Le potenzialità che il Fondo Monetario Internazionale potrebbe sviluppare nel contesto di quella che Dominique Strauss-Kahn, suo direttore generale, definisce la “Great Recession” sono esageratamente estese. Storicamente, il Fondo era nato nel 1944 per promuovere una cooperazione economica fra gli Stati più sviluppati e inaugurare un framework di discussione su problematiche globali come esito naturale alle esigenze di tutela dei capitali a seguito della depressione degli anni ‘20-’30. Il guscio di protezionismo in cui si erano rinchiuse la maggior parte delle nazioni ad alto potenziale economico per fronteggiare la depressione aveva, infatti, creato ed esasperato una situazione di stallo a livello mondiale: importazioni ed esportazioni erano bloccate, operazioni finanziarie e mobilità delle risorse umane erano circoscritte a livello nazionale e l’intero sistema degli asset economici e dei cash-flows era congelato a causa dell’elevazione di forti barriere doganali che scoraggiavano qualsiasi operazione transnazionale.
Se lo scopo era, a partire da Bretton Woods, l’ottenimento di una stabilità dei tassi di cambio grazie al gold exchange standard nonché la nascita di un forum in grado di utilizzare al meglio i trade-off di un’economia bloccata, per mezzo anche di un sistema di finanziamenti e prestiti, oggi, sebbene abbandonati i meccanismi di cambio fisso, il ruolo di quest’istituzione non è verosimilmente regredito a semplice “fantoccio internazionale”, tuttavia non viene sfruttata appieno la sua vitalità taumaturgica nei confronti di una congiuntura ormai claudicante per via del duro colpo inferto al mercato americano dei subprimes dalla metà del 2007. L’impianto di governance dell’FMI è intrinsecamente lobbistico, legato in primo luogo alla World Bank, con cui condivide l’atto di nascita, e in secondo luogo agli interessi degli Stati che la finanziano maggiormente e che esercitano una serie di pressioni, grazie al contributo degli shareholders di maggioranza, in grado di condizionare pesantemente la policy interna e esterna, financo a disattendere quelle che sono le direttive generali manifestate dall’esecutivo ufficiale.

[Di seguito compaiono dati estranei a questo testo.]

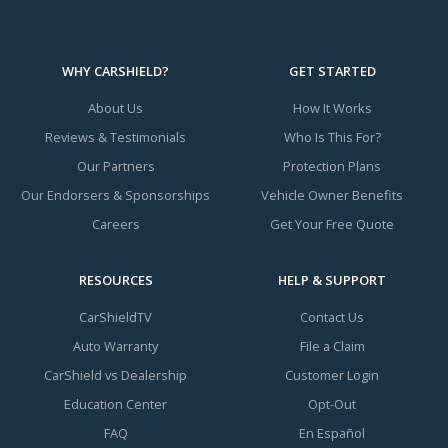
WHY CARSHIELD?
GET STARTED
About Us
How It Works
Reviews & Testimonials
Who Is This For?
Our Partners
Protection Plans
Our Endorsers & Sponsorships
Vehicle Owner Benefits
Careers
Get Your Free Quote
RESOURCES
HELP & SUPPORT
CarShieldTV
Contact Us
Auto Warranty
File a Claim
CarShield vs Dealership
Customer Login
Education Center
Opt-Out
FAQ
En Español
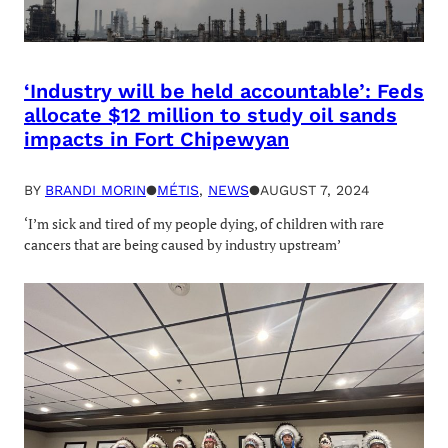
‘Industry will be held accountable’: Feds
allocate $12 million to study oil sands
impacts in Fort Chipewyan
BY
BRANDI MORIN
●
MÉTIS
, 
NEWS
●
AUGUST 7, 2024
‘I’m sick and tired of my people dying, of children with rare
cancers that are being caused by industry upstream’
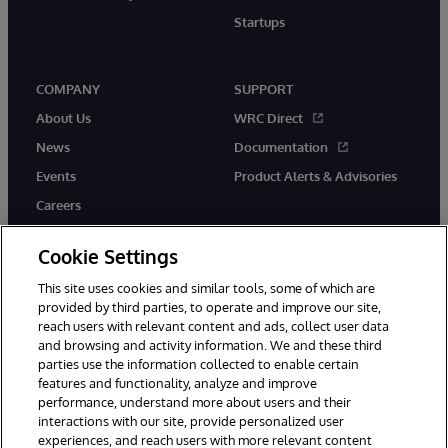
Startups
COMPANY
SUPPORT
About Us
WRC Direct
News
Documentation
Events
Product Alerts & Advisories
Careers
Cookie Settings
This site uses cookies and similar tools, some of which are
provided by third parties, to operate and improve our site,
twitter
instagram
youtube
facebook
linkedin
reach users with relevant content and ads, collect user data
and browsing and activity information. We and these third
parties use the information collected to enable certain
features and functionality, analyze and improve
© 1996-2026 InterSystems Corporation, Boston, MA. All Rights
performance, understand more about users and their
Reserved.
interactions with our site, provide personalized user
experiences, and reach users with more relevant content
Notices/Terms & Conditions
Privacy Statement
Guarantee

I ministri delle finanze e i governatori delle banche riuniti nel G-20 hanno lanciato proprio in questi giorni un appello all’FMI, fissando alcune priorità: stimare l’impatto degli interventi effettuati dai governi e dalle banche centrali di numerosi paesi sull’economia globale nonché aumentare la liquidità del fondo e delle sue risorse in modo tale da poter concedere prestiti a governi e istituzioni a rischio bancarotta, avvalendosi però di garanzie serie e tassi penalizzanti contro l’uso immotivato del credito. Ma un passo avanti deve essere ancora compiuto, l’auspicio maggiore proviene coralmente dallo scenario politico del G-20: diminuire il peso delle nazioni dominanti e bilanciare la perdita di tale veto con l’acquisizione di una voce maggiore in capo ai paesi in via di sviluppo, quei paesi che in maggior misura usufruiscono dei consigli e dei pareri tecnici dell’FMI e che potrebbero dare un serio contribuito all’economia mondiale, grazie a un responsabile e razionalizzato sfruttamento delle molteplici risorse lascivamente dimenticate nei loro circoscritti confini nazionali.
In sostanza, l’atteggiamento mondiale si mostra ancora una volta intimamente riluttante verso meccanismi lobbistici di conduzione degli affari, chiedendo trasparenza e regole in grado di frenare la discrezionalità nelle scelte meno tecniche. Nonostante tali buoni propositi, però, non si va oltre il semplice desiderio di riforma, non emergono volontà di azione comune, non si passa dalle parole all’effettività. Quid novi?